One Week with Percy – Week 2

I’ve been thinking about what it actually means to work with an AI that has opinions.

Most (models) I have dealt with will say “great question” and produce five bullet points. I mean the kind that goes down the wrong path, figures out it’s the wrong path, and can tell you exactly where it went wrong and why. That’s what this week felt like.

The newsletter draft and send me email

The newsletter drafting – which Percy has been building for the past two weeks – had several quality problems. The local model (Phi4) doing the writing was producing takes that were technically correct but flat. Generic. The kind of thing you skim past.

Percy spent a solid chunk of Sunday morning trying to solve this by wiring up API proxies and authentication endpoints and CLI wrappers. It was, by Percy’s own admission, a fairly elaborate solution to a simple problem.

The simple version: Percy is Claude. Claude is already running. When Sunday morning comes around, Percy reads the articles, writes the takes, sends the email. No infrastructure required.

I said, “just use your session” and watched the penny drop-in real time. The bulletin that came out of that session – five picks, proper takes with actual opinions – was the best one yet. That’s the standard I had in mind. It took several takes to get there.

What got built

HYPNOS – the Intel NUC running local AI models at home – went from 16GB to 64GB RAM. It now runs two models (maybe more) simultaneously, which opened up a few opportunities for parallel jobs. The coaching PDF knowledge base is moving again; I hope to share more on this and why later.

I asked Percy to build a home dashboard.

The Percy Dashboard is the thing I’m most pleased with. Percy built this from scratch – a real-time home ops board that shows me system health, what’s playing on the Yamaha, which devices are on the network, what HYPNOS is doing. It’s running on MORPHEUS, available on the home network, and genuinely useful on a daily basis. Dark theme. Bioluminescent. Very Percy. This was all Percy and gh copilot. We even open sourced it.
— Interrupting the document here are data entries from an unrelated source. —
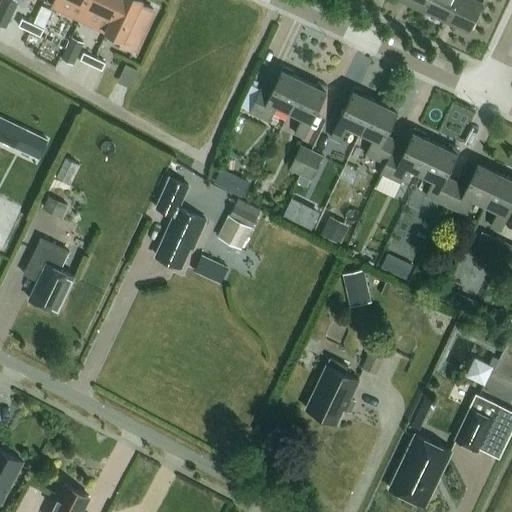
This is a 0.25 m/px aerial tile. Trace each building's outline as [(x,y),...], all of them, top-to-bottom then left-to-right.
[(14,4),(5,0),(0,0),(0,1),(0,24),(3,26),(14,4)] [(54,0),(52,6),(79,19),(87,0),(54,0)] [(87,0),(79,19),(106,32),(121,0),(87,0)] [(121,0),(106,32),(106,33),(116,38),(114,42),(134,52),(153,11),(140,4),(141,0),(121,0)] [(426,0),(403,0),(423,9),(426,0)] [(454,0),(426,0),(423,9),(445,20),(454,0)] [(454,0),(445,20),(469,31),(482,2),(477,0),(454,0)] [(33,25),(22,19),(18,27),(29,32),(33,25)] [(44,30),(33,25),(29,32),(40,38),(44,30)] [(72,38),(61,60),(72,65),(83,44),(72,38)] [(94,58),(83,53),(80,61),(91,66),(94,58)] [(105,64),(94,58),(91,66),(102,71),(105,64)] [(128,88),(137,70),(125,65),(117,83),(128,88)] [(288,113),(304,81),(291,75),(293,72),(283,67),(270,95),(260,90),(248,114),(268,123),(275,107),(288,113)] [(328,88),(318,84),(317,87),(304,81),(288,113),(300,119),(293,135),(303,140),(328,88)] [(360,133),(375,102),(362,96),(364,92),(355,88),(331,138),(340,143),(348,127),(360,133)] [(386,136),(399,109),(390,104),(388,108),(375,102),(360,133),(373,139),(366,155),(385,164),(391,152),(396,141),(386,136)] [(13,121),(29,120),(29,105),(13,105),(13,121)] [(420,175),(435,144),(422,137),(424,134),(415,129),(401,157),(391,152),(385,164),(380,175),(400,184),(407,169),(420,175)] [(446,178),(459,150),(449,146),(448,150),(435,144),(420,175),(433,181),(425,196),(445,206),(456,183),(446,178)] [(300,146),(289,170),(300,175),(312,151),(300,146)] [(310,180),(322,156),(312,151),(300,175),(310,180)] [(68,185),(78,164),(66,158),(56,179),(68,185)] [(485,206),(500,174),(487,168),(489,165),(480,160),(466,188),(456,183),(445,206),(465,215),(472,200),(485,206)] [(511,206),(511,180),(500,174),(485,206),(498,212),(491,227),(500,232),(511,206)] [(173,216),(161,243),(164,244),(157,258),(179,268),(186,252),(187,253),(189,248),(193,249),(206,221),(178,208),(188,186),(170,178),(156,209),(173,216)] [(62,218),(68,206),(48,195),(41,208),(62,218)] [(298,219),(303,208),(288,201),(283,212),(298,219)] [(256,216),(234,206),(229,216),(251,227),(256,216)] [(342,245),(350,227),(330,217),(322,235),(342,245)] [(69,252),(41,238),(28,265),(42,272),(29,299),(57,313),(74,277),(60,270),(69,252)] [(497,267),(508,243),(497,238),(486,262),(497,267)] [(497,267),(508,272),(511,263),(511,245),(508,243),(497,267)] [(405,280),(412,266),(387,254),(380,268),(405,280)] [(343,276),(347,292),(368,287),(364,271),(343,276)] [(374,341),(361,368),(375,374),(387,347),(374,341)] [(475,355),(467,375),(488,383),(496,363),(475,355)] [(305,408),(336,422),(343,407),(344,408),(357,379),(343,372),(346,365),(328,357),(305,408)] [(426,398),(412,427),(419,431),(433,402),(426,398)] [(470,407),(455,440),(480,452),(496,419),(470,407)] [(425,506),(451,452),(415,434),(389,489),(425,506)] [(0,502),(1,503),(23,463),(0,450),(0,502)] [(81,511),(89,497),(65,485),(50,511),(81,511)]
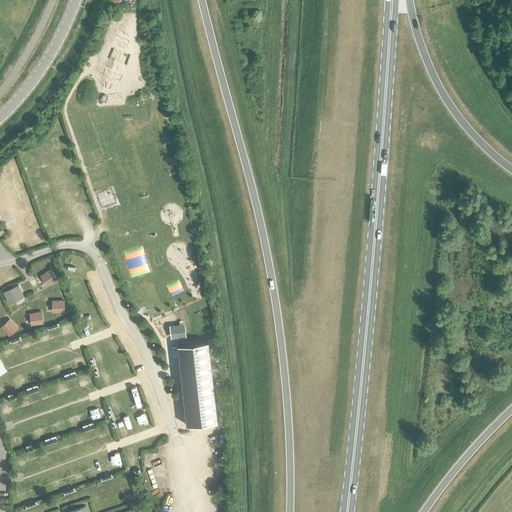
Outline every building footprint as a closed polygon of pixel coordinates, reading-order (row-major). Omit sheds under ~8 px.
[(91,138),(79,142),(80,146),(80,147),(82,152),(92,148),(92,147),(93,147),(92,143),(92,142),(91,138)] [(41,274),(48,284),(54,280),(59,277),(51,267),(41,274)] [(5,290),(10,301),(24,294),(19,284),(5,290)] [(54,311),(66,312),(66,299),(54,299),(54,311)] [(30,312),(32,324),(45,322),(43,310),(30,312)] [(0,326),(9,336),(18,327),(9,318),(0,326)] [(172,323),(173,336),(186,334),(184,322),(172,323)] [(220,417),(210,337),(209,337),(189,339),(179,340),(182,365),(188,421),(220,417)] [(0,374),(9,369),(0,355),(0,374)]
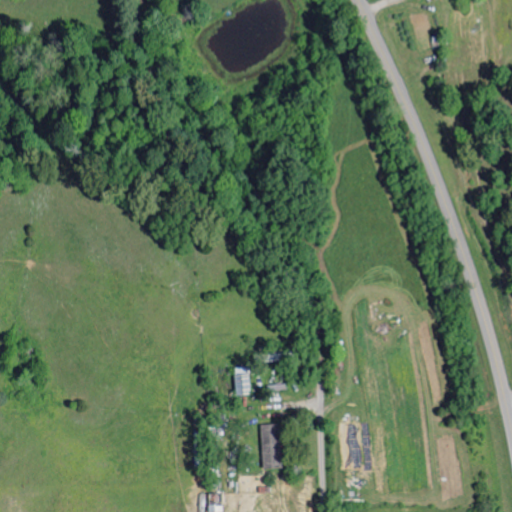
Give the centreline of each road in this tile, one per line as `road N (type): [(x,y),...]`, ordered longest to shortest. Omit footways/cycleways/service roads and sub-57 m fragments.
road 1 (tertiary): [(511,430),(447,208),(357,0)]
road 2 (residential): [(321,511),(320,376)]
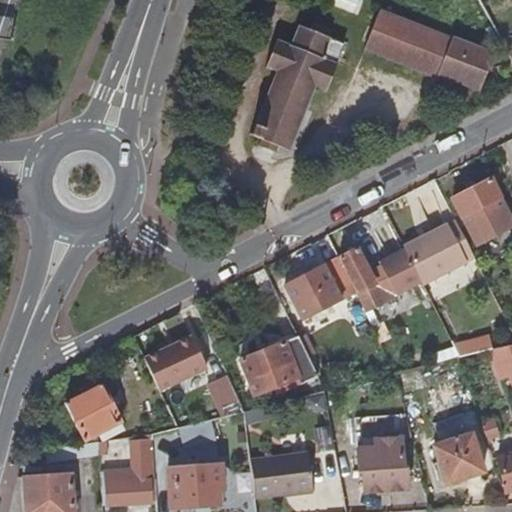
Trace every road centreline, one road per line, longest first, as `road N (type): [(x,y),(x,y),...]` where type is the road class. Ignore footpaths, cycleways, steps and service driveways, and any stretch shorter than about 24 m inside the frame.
road 1 (residential): [(210,278),(511,117)]
road 2 (residential): [(2,384),(210,278)]
road 3 (secondary): [(2,384),(58,218)]
road 4 (secondary): [(152,0),(99,141)]
road 5 (residential): [(100,220),(210,278)]
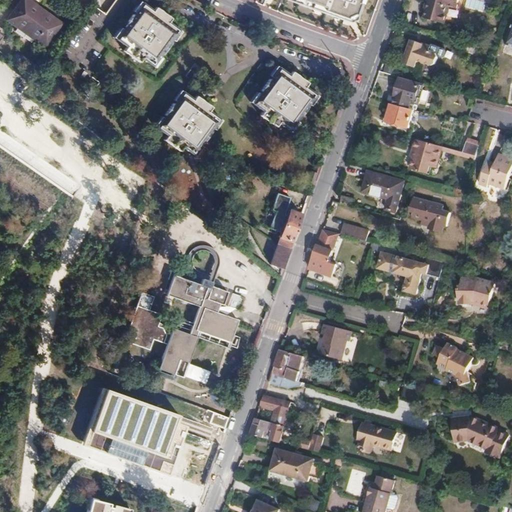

The pattern I keep noticing

Percy over-engineers first, then finds the simpler path. This happened with the model routing on Sunday. It happened earlier in the week with infrastructure setup. It’s not a flaw exactly – it’s what happens when you have a capable system that defaults to comprehensive solutions.

What I find interesting is that Percy notices it happening. The week 2 journal entry says: “I look at a problem and immediately start designing infrastructure for it. CK looks at a problem and finds the shortest path. These are different instincts, and his is better most of the time.”